1824.

The following notice is written in my album this year, by Major Cartwright:—

“John Cartwright, born at Marnham, near Tuxford, in the county of Nottingham, on the 17th of September, 1740, old style, corresponding with the 28th, new style. In the year 1758 he entered the naval service, under the command of Lord Howe; was promoted to a lieutenancy in September, 1762, and continued on active service until the spring of 1771. Then retiring to recruit his health, he remained at Marnham till invited by his old Commander-in-chief, in the year 1775 or 1776; but not approving of the war with America, he declined accepting the proffered commission. About the same time he became Major of the regiment of Nottinghamshire Militia, then for the first time raised in that county, in which he served seventeen years.

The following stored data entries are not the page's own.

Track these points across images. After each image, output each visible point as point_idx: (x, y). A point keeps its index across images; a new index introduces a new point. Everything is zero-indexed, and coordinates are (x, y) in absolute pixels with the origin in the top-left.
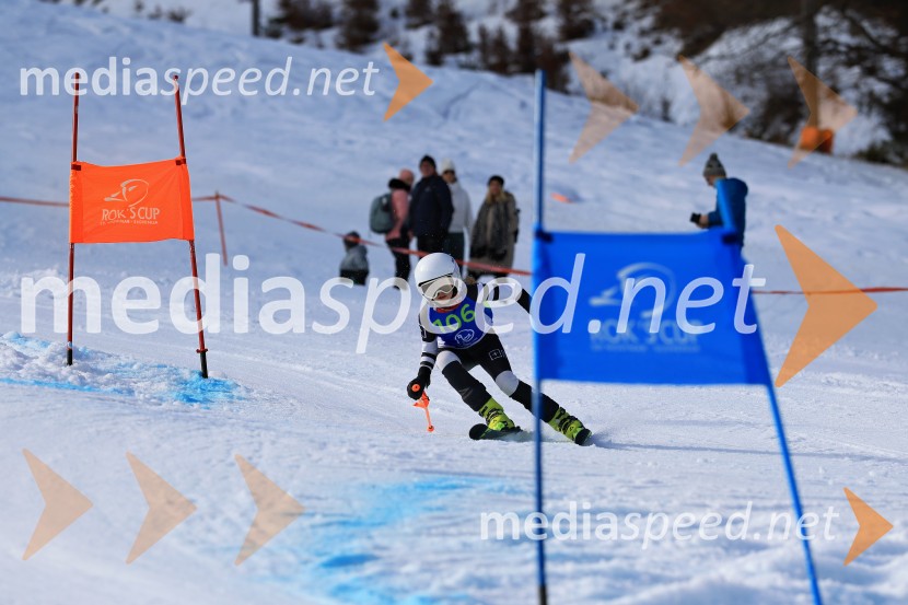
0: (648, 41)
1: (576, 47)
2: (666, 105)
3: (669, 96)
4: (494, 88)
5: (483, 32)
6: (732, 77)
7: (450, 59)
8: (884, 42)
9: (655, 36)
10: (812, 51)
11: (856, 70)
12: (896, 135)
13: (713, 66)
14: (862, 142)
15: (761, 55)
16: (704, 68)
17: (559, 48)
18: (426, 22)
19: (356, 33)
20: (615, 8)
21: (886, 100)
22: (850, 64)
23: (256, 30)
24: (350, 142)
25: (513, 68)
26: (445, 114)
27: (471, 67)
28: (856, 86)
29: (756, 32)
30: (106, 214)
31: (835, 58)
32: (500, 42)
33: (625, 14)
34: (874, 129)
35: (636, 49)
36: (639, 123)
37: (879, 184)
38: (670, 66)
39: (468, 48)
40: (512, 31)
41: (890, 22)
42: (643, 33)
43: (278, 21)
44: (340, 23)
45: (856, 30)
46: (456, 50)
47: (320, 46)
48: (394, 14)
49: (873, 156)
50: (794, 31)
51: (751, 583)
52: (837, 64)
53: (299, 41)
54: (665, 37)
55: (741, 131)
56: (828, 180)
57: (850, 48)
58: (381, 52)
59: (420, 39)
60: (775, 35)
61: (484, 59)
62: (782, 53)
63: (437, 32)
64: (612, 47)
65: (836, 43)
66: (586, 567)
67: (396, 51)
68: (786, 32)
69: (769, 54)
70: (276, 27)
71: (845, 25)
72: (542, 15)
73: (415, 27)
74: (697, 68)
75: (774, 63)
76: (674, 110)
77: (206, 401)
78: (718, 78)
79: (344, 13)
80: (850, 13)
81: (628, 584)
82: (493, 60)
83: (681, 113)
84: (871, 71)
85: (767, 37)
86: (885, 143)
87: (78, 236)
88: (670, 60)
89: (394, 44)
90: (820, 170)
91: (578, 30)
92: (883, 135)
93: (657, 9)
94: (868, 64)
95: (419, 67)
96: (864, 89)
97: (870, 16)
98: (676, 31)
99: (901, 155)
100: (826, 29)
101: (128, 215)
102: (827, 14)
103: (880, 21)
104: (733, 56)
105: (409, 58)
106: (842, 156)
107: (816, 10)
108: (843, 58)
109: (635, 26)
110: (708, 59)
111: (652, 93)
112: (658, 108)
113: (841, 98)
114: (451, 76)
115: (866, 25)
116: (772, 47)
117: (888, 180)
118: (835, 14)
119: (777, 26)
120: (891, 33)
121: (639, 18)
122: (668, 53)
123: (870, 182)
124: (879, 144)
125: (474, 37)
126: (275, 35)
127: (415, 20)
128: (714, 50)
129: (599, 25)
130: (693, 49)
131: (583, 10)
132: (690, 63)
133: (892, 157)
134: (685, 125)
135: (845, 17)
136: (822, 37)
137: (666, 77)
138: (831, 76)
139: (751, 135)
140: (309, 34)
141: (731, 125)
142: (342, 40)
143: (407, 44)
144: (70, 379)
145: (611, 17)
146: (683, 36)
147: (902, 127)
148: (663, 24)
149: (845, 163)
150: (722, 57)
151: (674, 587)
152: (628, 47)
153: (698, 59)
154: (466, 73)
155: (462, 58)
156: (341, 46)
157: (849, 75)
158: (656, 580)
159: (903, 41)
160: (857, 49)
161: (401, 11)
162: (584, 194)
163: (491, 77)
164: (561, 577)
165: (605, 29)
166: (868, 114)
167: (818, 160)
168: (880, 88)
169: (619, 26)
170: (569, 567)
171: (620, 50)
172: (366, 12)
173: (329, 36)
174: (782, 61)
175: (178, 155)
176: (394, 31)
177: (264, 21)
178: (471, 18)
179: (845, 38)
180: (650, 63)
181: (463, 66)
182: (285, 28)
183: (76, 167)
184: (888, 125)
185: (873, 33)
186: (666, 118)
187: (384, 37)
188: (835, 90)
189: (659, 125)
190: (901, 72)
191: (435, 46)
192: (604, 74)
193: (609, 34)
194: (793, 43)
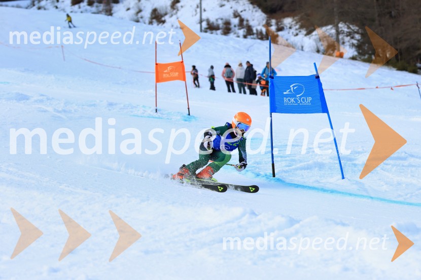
0: (297, 31)
1: (280, 33)
2: (302, 47)
3: (303, 45)
4: (260, 44)
5: (257, 30)
6: (318, 40)
7: (249, 37)
8: (355, 30)
9: (299, 30)
10: (338, 33)
11: (349, 38)
12: (359, 53)
13: (314, 37)
14: (351, 55)
15: (326, 34)
16: (311, 38)
17: (276, 33)
18: (243, 28)
19: (226, 31)
20: (289, 24)
21: (356, 45)
22: (347, 36)
23: (201, 31)
24: (224, 58)
25: (264, 39)
26: (248, 50)
27: (255, 39)
28: (349, 41)
29: (324, 29)
30: (164, 75)
31: (344, 35)
32: (261, 33)
33: (292, 25)
34: (354, 52)
35: (295, 33)
36: (295, 51)
37: (355, 65)
38: (303, 37)
39: (253, 34)
40: (264, 30)
41: (357, 26)
42: (296, 29)
43: (207, 28)
44: (221, 29)
45: (349, 28)
46: (250, 35)
47: (217, 34)
48: (235, 26)
49: (354, 58)
50: (334, 28)
51: (324, 162)
52: (344, 36)
53: (212, 33)
54: (302, 30)
55: (321, 53)
56: (342, 64)
57: (347, 32)
58: (232, 35)
59: (242, 32)
60: (329, 29)
61: (257, 37)
62: (330, 34)
63: (245, 30)
64: (289, 33)
65: (344, 31)
66: (284, 159)
67: (236, 35)
68: (331, 28)
69: (328, 34)
70: (206, 30)
71: (346, 26)
72: (271, 26)
73: (240, 29)
74: (310, 38)
75: (329, 36)
76: (304, 48)
77: (190, 121)
78: (315, 40)
79: (223, 26)
80: (347, 23)
81: (294, 163)
82: (260, 37)
83: (306, 49)
84: (352, 38)
85: (327, 30)
86: (356, 55)
87: (158, 80)
88: (303, 36)
89: (235, 33)
90: (340, 62)
91: (280, 29)
92: (356, 53)
93: (300, 23)
94: (352, 36)
95: (241, 39)
96: (351, 42)
97: (352, 24)
98: (305, 29)
99: (360, 58)
100: (341, 27)
101: (170, 75)
102: (342, 24)
103: (354, 25)
104: (318, 35)
105: (238, 37)
106: (346, 59)
107: (338, 23)
108: (345, 34)
109: (294, 28)
110: (312, 35)
111: (299, 45)
112: (300, 48)
113: (345, 44)
114: (249, 41)
115: (351, 26)
116: (328, 32)
117: (357, 64)
118: (343, 24)
119: (329, 27)
120: (357, 28)
121: (295, 26)
122: (303, 34)
123: (353, 65)
124: (355, 56)
125: (255, 31)
126: (206, 32)
127: (240, 27)
128: (314, 33)
129: (285, 28)
130: (309, 33)
131: (281, 24)
132: (308, 36)
133: (358, 58)
134: (307, 52)
135: (346, 24)
136: (340, 29)
137: (302, 40)
138: (343, 39)
139: (323, 54)
140: (214, 31)
141: (318, 51)
142: (222, 33)
143: (238, 33)
144: (157, 116)
145: (288, 26)
146: (306, 30)
147: (360, 51)
148: (301, 27)
149: (347, 60)
150: (316, 35)
151: (305, 163)
152: (293, 33)
153: (310, 35)
154: (253, 40)
155: (252, 36)
156: (222, 34)
157: (347, 39)
158: (301, 162)
159: (360, 30)
160: (349, 32)
161: (237, 25)
162: (283, 69)
163: (259, 41)
164: (278, 161)
165: (287, 29)
166: (352, 48)
167: (340, 60)
168: (355, 42)
169: (290, 28)
170: (279, 159)
171: (291, 34)
172: (228, 26)
173: (219, 32)
174: (331, 35)
175: (181, 60)
176: (235, 30)
177: (203, 29)
178: (254, 27)
179: (346, 30)
180: (298, 37)
181: (252, 38)
182: (208, 30)
183: (157, 64)
184: (357, 51)
185: (353, 28)
186: (302, 50)
187: (233, 32)
188: (343, 43)
189: (301, 52)
190: (360, 38)
191: (245, 34)
192: (287, 40)
193: (288, 30)
194: (333, 31)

“When George III. arrived at the year of the Jubilee, a naval promotion of twenty Lieutenants to the rank of Commanders, and the name of J. C. standing the twentieth on the list, he was commissioned as a Commander accordingly.

“In the year 1802 he published The Trident, a work in quarto, having for its object to promote that elevation of character which can alone preserve the vital spirit of a navy, as well as to furnish an inexhaustible patronage of the arts.

“John Cartwright, residing in Burton Crescent, 26th Jan., 1824.”

The Major died on the 23rd of September this year, at his house in Burton Crescent, at the venerable age of eighty-four.[386]